I'm trying to take onehot encode a dataset then groupby a specific column so I can get one row for each item in that column with a aggregated view of what onehot columns are true for that specific row. It seems to be working on small data and using dask seems to work for large datasets but I'm having problems when I'm trying to save the file. I've tried CSV and parquet file. I want to save the results and then I can open it later in chunks.
Here's code to show the issue(the below script generates 2M rows and up to 30k unique values to onehot encode).
import pandas as pd
import numpy as np
import dask.dataframe as dd
from dask.distributed import Client, LocalCluster, wait
sizeOfRows = 2000000
columnsForDF = 30000
partitionsforDask = 500
print("partition is ", partitionsforDask)
cluster = LocalCluster()
client = Client(cluster)
print(client)
df = pd.DataFrame(np.random.randint(0,columnsForDF,size=(sizeOfRows, 2)), columns=list('AB'))
ddf = dd.from_pandas(df, npartitions=partitionsforDask)
# ddf = ddf.persist()
wait(ddf)
# %%time
# need to globally know the categories before one hot encoding
ddf = ddf.categorize(columns=["B"])
one_hot = dd.get_dummies(ddf, columns=['B'])
print("starting groupby")
# result = one_hot.groupby('A').max().persist() # or to_parquet/to_csv/compute/etc.
# result = one_hot.groupby('A', sort=False).max().to_csv('./daskDF.csv', single_file = True)
result = one_hot.groupby('A', sort=False).max().to_parquet('./parquetFile')
wait(result)
It seems to work until it does the groupby to csv or parquet. At that point, I get many errors about workers exceeded 95% of memory and then the program exits with a "killedworker" exception:
distributed.nanny - WARNING - Worker exceeded 95% memory budget.
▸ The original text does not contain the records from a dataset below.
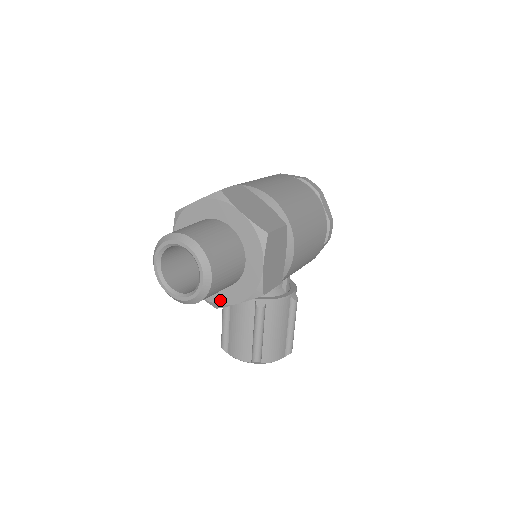
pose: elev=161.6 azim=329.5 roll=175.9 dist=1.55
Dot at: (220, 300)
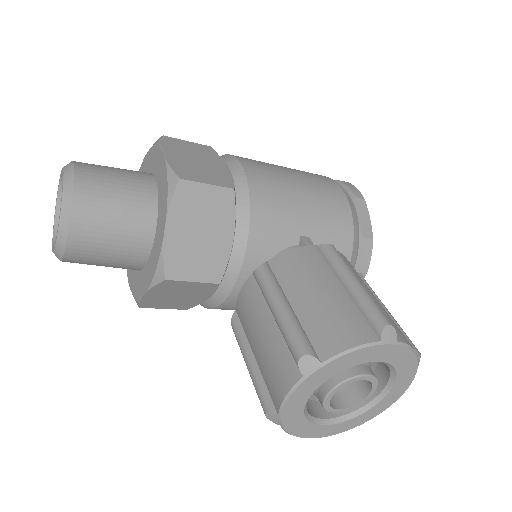
Dot at: (157, 255)
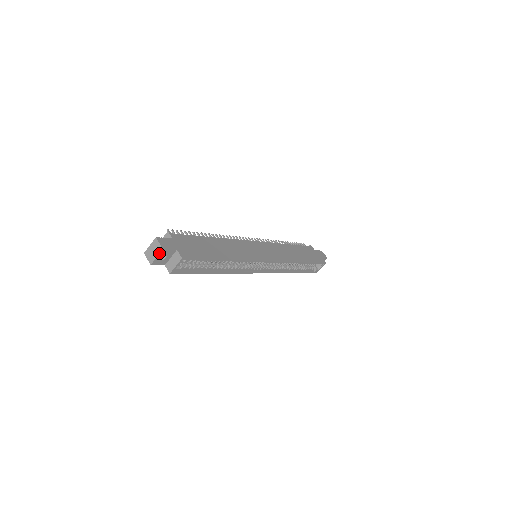
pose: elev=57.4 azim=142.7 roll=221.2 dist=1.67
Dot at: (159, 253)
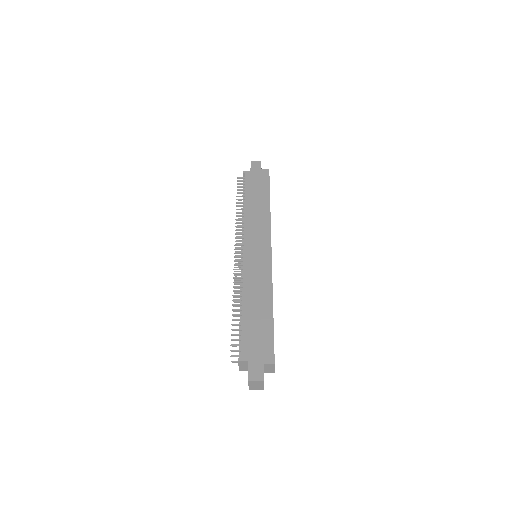
Dot at: (263, 384)
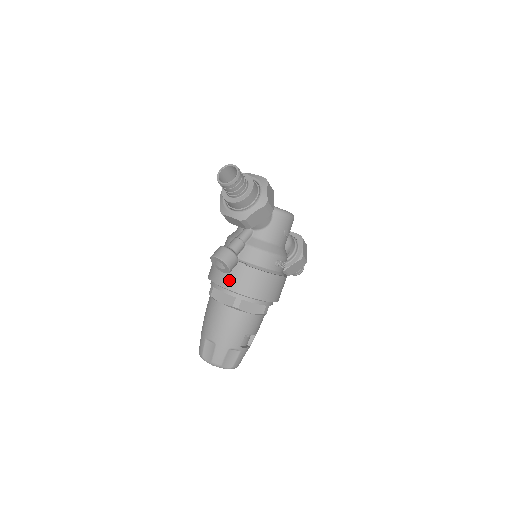
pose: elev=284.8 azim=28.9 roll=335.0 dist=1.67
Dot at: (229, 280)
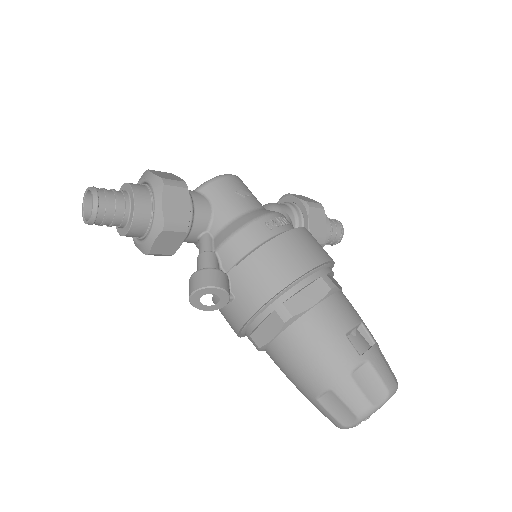
Dot at: (243, 303)
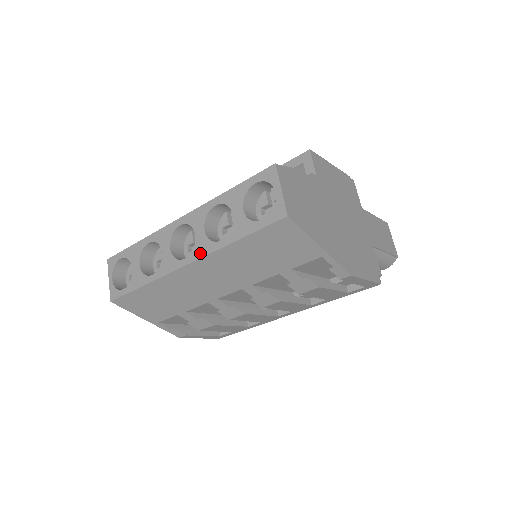
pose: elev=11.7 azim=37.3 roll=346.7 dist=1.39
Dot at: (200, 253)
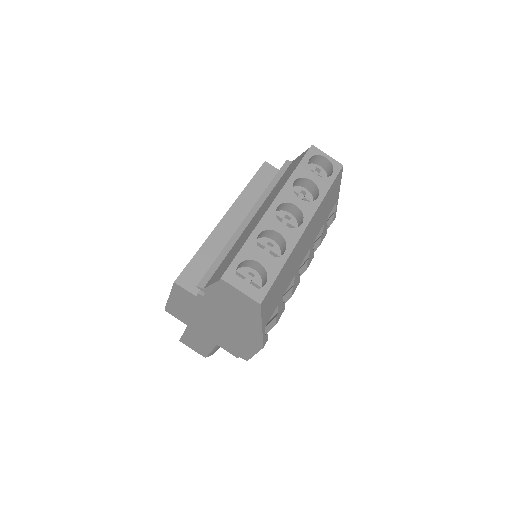
Dot at: (311, 213)
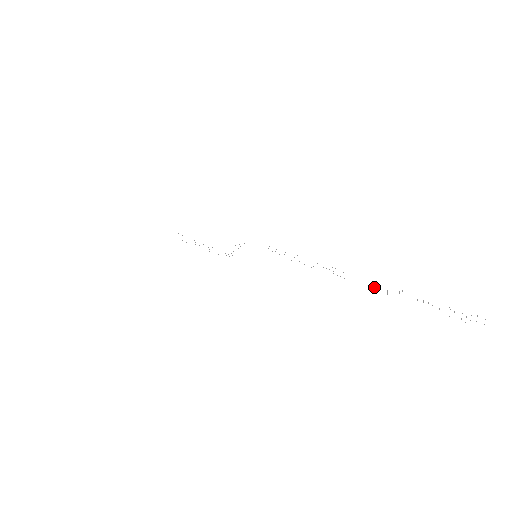
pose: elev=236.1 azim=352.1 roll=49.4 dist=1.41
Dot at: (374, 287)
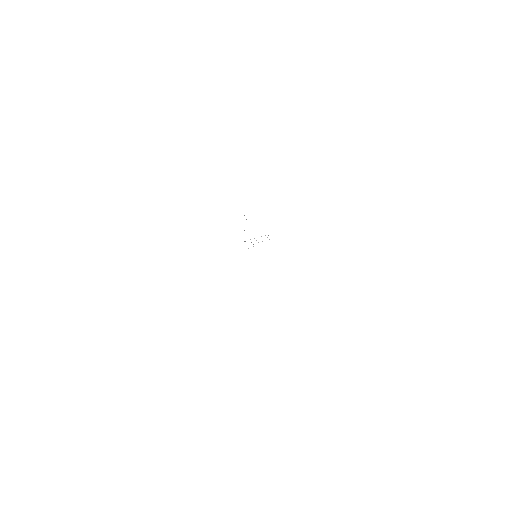
Dot at: occluded
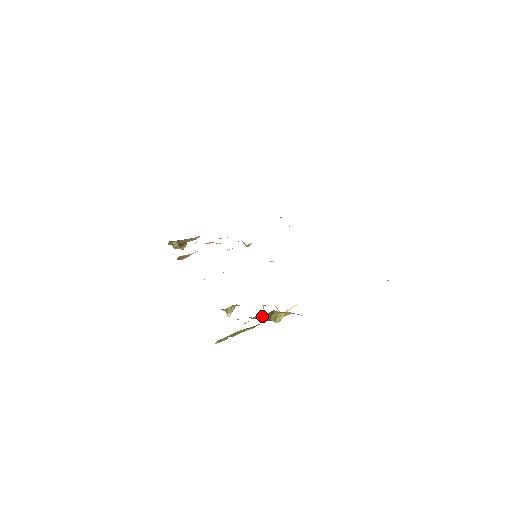
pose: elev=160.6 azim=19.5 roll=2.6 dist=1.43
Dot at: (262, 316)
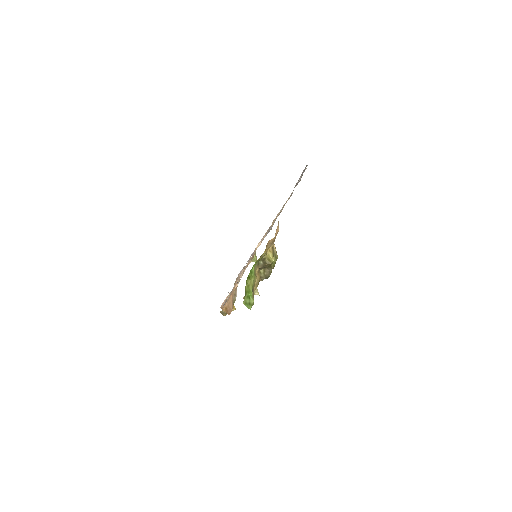
Dot at: (259, 267)
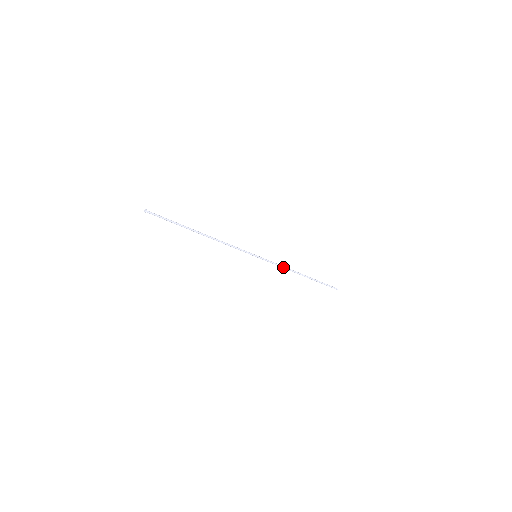
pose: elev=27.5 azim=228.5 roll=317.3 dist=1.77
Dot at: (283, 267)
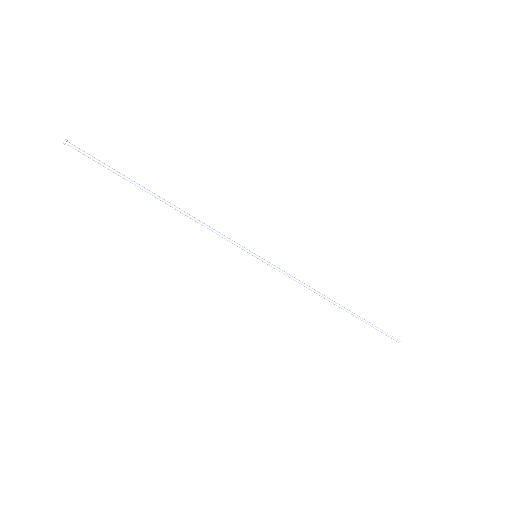
Dot at: (303, 284)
Restarting
KilledWorker: ("('dataframe-groupby-max-combine-3ddcd8fc854613101b4bdc7fccde32cd', 1, 0, 0)", <Worker 'tcp://127.0.0.1:33815', name: 6, memory: 0, processing: 22>)
Monitoring my machine, I never get close to exceeding memory and my drive space is over 300 GB which is never used(no file is created during this process although it's in the groupby section).
What can I do?
Update - I thought I'd add an award. I'm having the same problem with .to_csv as well, since someone else had a similar problem I hope it has value for a wide audience.